## Exercise
Please reproduce the data below exactly, from the first line through the line containing "staining of human", and leave every later line out.

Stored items
--- START ---

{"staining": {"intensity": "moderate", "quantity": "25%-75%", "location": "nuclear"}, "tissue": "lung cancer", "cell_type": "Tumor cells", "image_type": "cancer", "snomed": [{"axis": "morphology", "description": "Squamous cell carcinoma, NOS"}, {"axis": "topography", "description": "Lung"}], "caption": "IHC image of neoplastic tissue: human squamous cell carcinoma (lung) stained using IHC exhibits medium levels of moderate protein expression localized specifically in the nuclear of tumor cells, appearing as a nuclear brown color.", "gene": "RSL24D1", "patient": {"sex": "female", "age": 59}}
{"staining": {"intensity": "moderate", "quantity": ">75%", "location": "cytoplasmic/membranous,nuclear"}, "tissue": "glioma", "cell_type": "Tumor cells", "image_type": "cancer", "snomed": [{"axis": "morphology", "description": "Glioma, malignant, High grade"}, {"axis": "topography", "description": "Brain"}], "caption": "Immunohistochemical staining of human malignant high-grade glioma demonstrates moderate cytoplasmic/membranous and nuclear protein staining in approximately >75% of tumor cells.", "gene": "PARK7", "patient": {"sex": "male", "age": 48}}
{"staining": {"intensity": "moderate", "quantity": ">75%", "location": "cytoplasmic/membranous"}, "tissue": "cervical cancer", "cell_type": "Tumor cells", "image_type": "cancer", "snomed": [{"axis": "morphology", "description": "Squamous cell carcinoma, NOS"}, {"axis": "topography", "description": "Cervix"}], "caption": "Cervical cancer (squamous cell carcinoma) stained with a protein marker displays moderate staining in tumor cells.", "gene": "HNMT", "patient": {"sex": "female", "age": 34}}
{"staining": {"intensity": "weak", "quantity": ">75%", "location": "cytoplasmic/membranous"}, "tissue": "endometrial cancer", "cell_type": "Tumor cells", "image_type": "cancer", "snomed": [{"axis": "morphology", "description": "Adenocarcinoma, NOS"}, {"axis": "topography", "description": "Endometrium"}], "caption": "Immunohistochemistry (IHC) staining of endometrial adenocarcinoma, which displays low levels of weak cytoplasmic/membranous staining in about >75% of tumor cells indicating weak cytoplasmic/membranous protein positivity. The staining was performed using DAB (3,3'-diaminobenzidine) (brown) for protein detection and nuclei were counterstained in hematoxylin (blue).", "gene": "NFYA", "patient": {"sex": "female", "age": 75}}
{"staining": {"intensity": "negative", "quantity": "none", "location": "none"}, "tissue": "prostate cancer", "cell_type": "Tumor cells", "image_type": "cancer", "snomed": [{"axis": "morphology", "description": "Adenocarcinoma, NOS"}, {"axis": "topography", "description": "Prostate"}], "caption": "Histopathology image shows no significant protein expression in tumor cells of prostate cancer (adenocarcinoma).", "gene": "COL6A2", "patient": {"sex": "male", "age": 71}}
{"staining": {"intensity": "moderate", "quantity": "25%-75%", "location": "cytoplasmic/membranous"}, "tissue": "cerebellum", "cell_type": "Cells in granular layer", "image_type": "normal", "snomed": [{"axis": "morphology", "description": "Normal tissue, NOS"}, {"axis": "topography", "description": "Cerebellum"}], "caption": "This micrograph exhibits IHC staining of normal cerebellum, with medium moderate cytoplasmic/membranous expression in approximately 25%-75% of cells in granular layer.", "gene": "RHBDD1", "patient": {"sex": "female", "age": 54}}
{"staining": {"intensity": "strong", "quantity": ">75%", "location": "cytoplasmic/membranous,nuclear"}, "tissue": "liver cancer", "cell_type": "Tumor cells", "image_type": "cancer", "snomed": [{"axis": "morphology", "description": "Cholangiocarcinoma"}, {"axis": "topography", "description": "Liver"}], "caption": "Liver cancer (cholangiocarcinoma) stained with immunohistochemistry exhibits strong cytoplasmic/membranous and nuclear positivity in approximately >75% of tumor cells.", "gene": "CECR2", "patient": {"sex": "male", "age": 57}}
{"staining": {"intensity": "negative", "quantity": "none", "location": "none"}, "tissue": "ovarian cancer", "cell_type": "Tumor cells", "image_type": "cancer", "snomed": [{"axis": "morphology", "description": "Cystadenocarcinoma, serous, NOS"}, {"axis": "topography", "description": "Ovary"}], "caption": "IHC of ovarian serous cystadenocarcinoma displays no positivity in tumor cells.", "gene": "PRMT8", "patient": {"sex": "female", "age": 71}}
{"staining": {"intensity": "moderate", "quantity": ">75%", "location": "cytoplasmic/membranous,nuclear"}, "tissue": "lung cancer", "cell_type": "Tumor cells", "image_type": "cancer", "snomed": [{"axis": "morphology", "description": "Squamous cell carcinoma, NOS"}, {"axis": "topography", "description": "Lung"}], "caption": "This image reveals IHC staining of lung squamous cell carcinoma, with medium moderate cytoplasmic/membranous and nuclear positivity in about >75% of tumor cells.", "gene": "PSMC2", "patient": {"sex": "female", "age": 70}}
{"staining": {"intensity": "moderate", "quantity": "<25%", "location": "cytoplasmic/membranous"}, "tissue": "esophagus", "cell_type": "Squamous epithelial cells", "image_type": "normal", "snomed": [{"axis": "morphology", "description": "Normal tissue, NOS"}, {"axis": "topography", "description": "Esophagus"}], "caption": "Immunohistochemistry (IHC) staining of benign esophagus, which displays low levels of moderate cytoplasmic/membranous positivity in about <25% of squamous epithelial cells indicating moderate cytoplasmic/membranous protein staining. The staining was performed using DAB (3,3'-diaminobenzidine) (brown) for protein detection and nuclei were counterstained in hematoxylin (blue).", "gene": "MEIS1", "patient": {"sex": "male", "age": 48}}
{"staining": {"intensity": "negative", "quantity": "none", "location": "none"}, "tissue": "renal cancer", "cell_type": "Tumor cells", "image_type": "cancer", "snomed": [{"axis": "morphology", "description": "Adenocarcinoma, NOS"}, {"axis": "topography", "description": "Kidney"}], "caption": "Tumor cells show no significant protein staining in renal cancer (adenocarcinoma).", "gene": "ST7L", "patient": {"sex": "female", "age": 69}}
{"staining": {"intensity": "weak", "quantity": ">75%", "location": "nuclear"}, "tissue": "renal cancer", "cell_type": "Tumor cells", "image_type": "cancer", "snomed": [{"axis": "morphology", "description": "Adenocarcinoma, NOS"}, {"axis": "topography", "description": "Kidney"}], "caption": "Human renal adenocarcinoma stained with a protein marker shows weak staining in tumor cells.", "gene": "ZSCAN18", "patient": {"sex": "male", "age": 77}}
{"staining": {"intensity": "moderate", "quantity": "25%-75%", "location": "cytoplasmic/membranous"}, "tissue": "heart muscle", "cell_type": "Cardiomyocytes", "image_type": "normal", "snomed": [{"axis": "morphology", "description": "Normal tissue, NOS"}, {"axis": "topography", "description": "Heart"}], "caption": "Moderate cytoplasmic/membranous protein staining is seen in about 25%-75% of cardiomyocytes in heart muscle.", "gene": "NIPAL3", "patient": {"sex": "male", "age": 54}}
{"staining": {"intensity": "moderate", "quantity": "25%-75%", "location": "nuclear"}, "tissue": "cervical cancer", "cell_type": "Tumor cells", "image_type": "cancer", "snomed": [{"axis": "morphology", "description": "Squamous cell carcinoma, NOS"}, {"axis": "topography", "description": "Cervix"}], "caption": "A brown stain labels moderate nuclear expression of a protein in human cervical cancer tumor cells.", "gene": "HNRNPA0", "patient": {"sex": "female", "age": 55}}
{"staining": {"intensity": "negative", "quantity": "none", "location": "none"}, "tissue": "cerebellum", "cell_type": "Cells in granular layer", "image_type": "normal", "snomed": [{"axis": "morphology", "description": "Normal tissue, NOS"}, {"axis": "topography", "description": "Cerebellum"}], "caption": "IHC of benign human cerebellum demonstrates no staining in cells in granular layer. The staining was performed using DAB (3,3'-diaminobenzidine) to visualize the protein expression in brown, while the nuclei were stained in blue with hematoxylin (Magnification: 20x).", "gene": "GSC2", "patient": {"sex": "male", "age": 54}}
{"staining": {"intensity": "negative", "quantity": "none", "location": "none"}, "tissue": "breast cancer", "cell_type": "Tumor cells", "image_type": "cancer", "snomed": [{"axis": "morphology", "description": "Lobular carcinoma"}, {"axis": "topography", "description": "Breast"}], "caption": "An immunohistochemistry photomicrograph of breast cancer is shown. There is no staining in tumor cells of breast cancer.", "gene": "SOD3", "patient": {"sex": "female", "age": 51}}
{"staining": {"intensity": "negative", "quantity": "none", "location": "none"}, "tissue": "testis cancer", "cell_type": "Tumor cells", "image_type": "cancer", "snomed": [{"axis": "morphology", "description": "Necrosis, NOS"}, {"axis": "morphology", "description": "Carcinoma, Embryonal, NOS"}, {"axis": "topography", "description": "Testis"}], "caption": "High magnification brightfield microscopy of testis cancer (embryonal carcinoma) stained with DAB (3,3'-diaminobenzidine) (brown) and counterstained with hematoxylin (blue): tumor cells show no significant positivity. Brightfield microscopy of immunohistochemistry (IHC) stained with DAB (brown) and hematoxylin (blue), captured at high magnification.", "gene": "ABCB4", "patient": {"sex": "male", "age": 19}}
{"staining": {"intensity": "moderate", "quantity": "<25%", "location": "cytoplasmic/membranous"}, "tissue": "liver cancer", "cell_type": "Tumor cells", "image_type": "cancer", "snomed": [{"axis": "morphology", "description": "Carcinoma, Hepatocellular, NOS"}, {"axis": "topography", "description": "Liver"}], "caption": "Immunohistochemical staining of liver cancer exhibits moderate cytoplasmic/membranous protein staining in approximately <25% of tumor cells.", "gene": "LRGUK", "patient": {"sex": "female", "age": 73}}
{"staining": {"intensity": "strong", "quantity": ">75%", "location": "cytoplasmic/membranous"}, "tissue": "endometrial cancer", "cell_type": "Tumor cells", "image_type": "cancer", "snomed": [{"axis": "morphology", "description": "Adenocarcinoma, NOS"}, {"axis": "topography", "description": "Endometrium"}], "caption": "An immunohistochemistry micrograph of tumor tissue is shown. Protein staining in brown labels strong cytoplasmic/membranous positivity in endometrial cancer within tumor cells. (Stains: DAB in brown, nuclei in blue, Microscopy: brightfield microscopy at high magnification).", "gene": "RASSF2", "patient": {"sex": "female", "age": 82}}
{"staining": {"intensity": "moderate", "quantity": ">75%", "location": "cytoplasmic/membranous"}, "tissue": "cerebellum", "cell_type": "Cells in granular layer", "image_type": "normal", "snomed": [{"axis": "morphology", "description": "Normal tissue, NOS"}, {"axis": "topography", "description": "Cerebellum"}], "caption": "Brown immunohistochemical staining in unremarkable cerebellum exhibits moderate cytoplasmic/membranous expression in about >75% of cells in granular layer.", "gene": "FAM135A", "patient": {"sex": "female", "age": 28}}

--- END ---

## Task solution
{"staining": {"intensity": "moderate", "quantity": "25%-75%", "location": "nuclear"}, "tissue": "lung cancer", "cell_type": "Tumor cells", "image_type": "cancer", "snomed": [{"axis": "morphology", "description": "Squamous cell carcinoma, NOS"}, {"axis": "topography", "description": "Lung"}], "caption": "IHC image of neoplastic tissue: human squamous cell carcinoma (lung) stained using IHC exhibits medium levels of moderate protein expression localized specifically in the nuclear of tumor cells, appearing as a nuclear brown color.", "gene": "RSL24D1", "patient": {"sex": "female", "age": 59}}
{"staining": {"intensity": "moderate", "quantity": ">75%", "location": "cytoplasmic/membranous,nuclear"}, "tissue": "glioma", "cell_type": "Tumor cells", "image_type": "cancer", "snomed": [{"axis": "morphology", "description": "Glioma, malignant, High grade"}, {"axis": "topography", "description": "Brain"}], "caption": "Immunohistochemical staining of human malignant high-grade glioma demonstrates moderate cytoplasmic/membranous and nuclear protein staining in approximately >75% of tumor cells.", "gene": "PARK7", "patient": {"sex": "male", "age": 48}}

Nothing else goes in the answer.